Perform the following steps:
- Switch to root user.
- Download the installation script using the following command: wget https://infoworks-setup.s3.amazonaws.com/emr-configurations/emr-5.28.1/emr-bootstrap.sh
- Add the execution permission using the following command: chmod +x emr-bootstrap.sh
- Run installation script, entering your corresponding required information using the following command: ./emr -bootstrap.sh
NOTE: Kerberos tickets are renewed before running all the Infoworks DataFoundry jobs. Infoworks DataFoundry platform supports single Kerberos principal for a Kerberized cluster. Hence, all Infoworks DataFoundry jobs work using the same Kerberos principal, which must have access to all the artifacts in Hive, Spark, and HDFS.
Post Installation
- Copy Keystore passwords from /etc/hadoop/conf/ssl-client.xml to $IW_HOME/conf/dt_spark_defaults.conf file.
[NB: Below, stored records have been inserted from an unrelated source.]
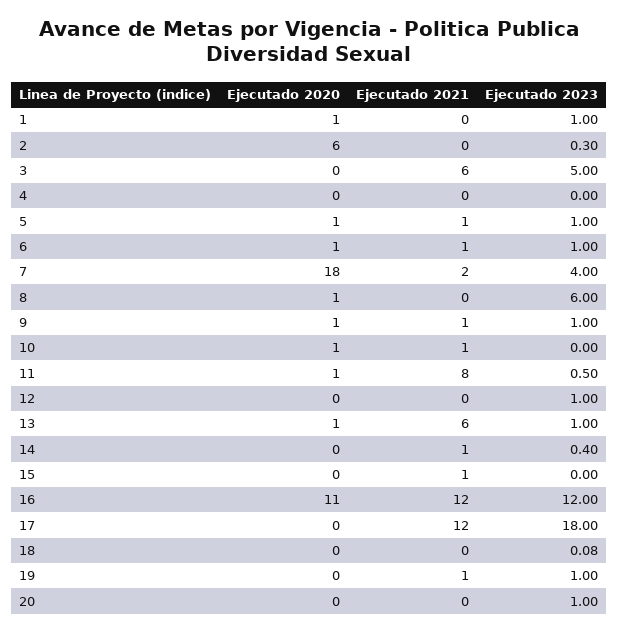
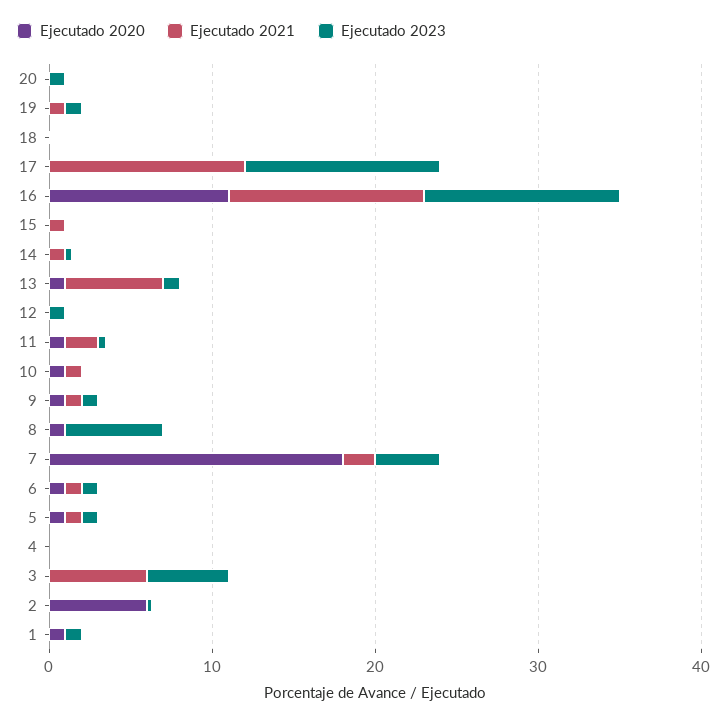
  {
    "Ejecutado 2020": {
      "1": 1,
      "2": 6,
      "3": 0,
      "4": 0,
      "5": 1,
      "6": 1,
      "7": 18,
      "8": 1,
      "9": 1,
      "10": 1,
      "11": 1,
      "12": 0,
      "13": 1,
      "14": 0,
      "15": 0,
      "16": 11,
      "17": 0,
      "18": 0,
      "19": 0,
      "20": 0
    },
    "Ejecutado 2021": {
      "1": 0,
      "2": 0,
      "3": 6,
      "4": 0,
      "5": 1,
      "6": 1,
      "7": 2,
      "8": 0,
      "9": 1,
      "10": 1,
-     "11": 8,
+     "11": 2,
      "12": 0,
      "13": 6,
      "14": 1,
      "15": 1,
      "16": 12,
      "17": 12,
      "18": 0,
      "19": 1,
      "20": 0
    },
    "Ejecutado 2023": {
      "1": 1,
      "2": 0.3,
      "3": 5,
      "4": 0,
      "5": 1,
      "6": 1,
      "7": 4,
      "8": 6,
      "9": 1,
      "10": 0,
      "11": 0.5,
      "12": 1,
      "13": 1,
      "14": 0.4,
      "15": 0,
      "16": 12,
-     "17": 18,
+     "17": 12,
      "18": 0.08,
      "19": 1,
      "20": 1
    }
  }

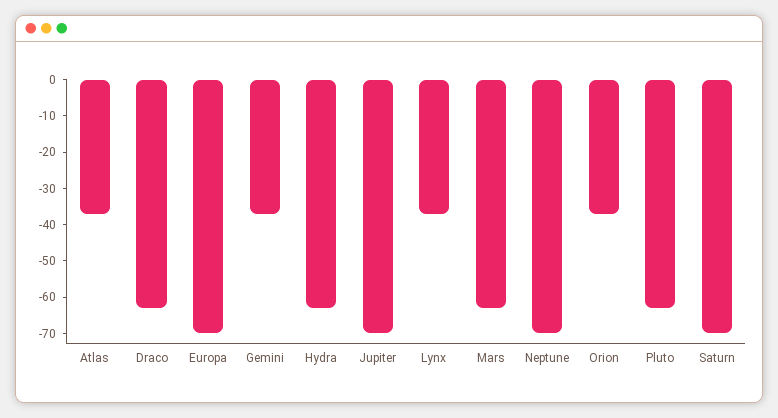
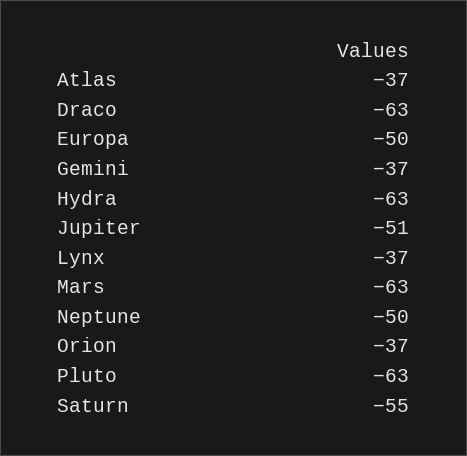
  {
    "Atlas": -37,
    "Draco": -63,
-   "Europa": -70,
+   "Europa": -50,
    "Gemini": -37,
    "Hydra": -63,
-   "Jupiter": -70,
+   "Jupiter": -51,
    "Lynx": -37,
    "Mars": -63,
-   "Neptune": -70,
+   "Neptune": -50,
    "Orion": -37,
    "Pluto": -63,
-   "Saturn": -70
+   "Saturn": -55
  }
Set the password mapping as follows:
ssl.client.keystore.keypassword ⇒ spark.ssl.keyPassword
ssl.client.truststore.password ⇒ spark.ssl.trustStorePassword
ssl.client.keystore.password ⇒ spark.ssl.keyStorePassword
- If spark.dynamicAllocation.enabled is true, replace the spark.dynamicAllocation.minExecutors,spark.dynamicAllocation.initialExecutors property value from 50 to 1.
- Copy userData.json file from Master node to S3 using the following command:
aws s3 cp /var/aws/emr/userData.json s3://bucket_name/userdata/userData.json
- Download userData.json file to the Edge node using the following command:
wget https://bucket_name.s3.amazonaws.com/userdata/userData.json -O /var/aws/emr/userData.json
- Change the ownership of the file to Infoworks-user and run the following command:
sudo chown infoworks-user:infoworks-user /var/aws/emr/userData.json
- Copy the Keytabs to S3 using the following commands:
aws s3 cp /etc/hdfs.keytab s3://bucket_name/keytabs/hdfs.keytab
aws s3 cp /etc/infoworks-user.keytab s3://bucket_name/keytabs/infoworks-user.keytab
- In the Infoworks DataFoundry landing page, navigate to Admin > Configuration > Add Configuration Entry. Add property modified_time_as_cksum to True, and save it.

- In the Infoworks DataFoundry landing page, navigate to Admin > Configuration. Change value of CSV_PARSER_LIB property from COMMONS to UNIVOCITY.

Perform sanity check by running the HDFS commands and Hive shell in the edge Node.
IMPORTANT: Ensure that you add the EdgeNode Security Group ID to allow all inbound traffic to EMR Security Group.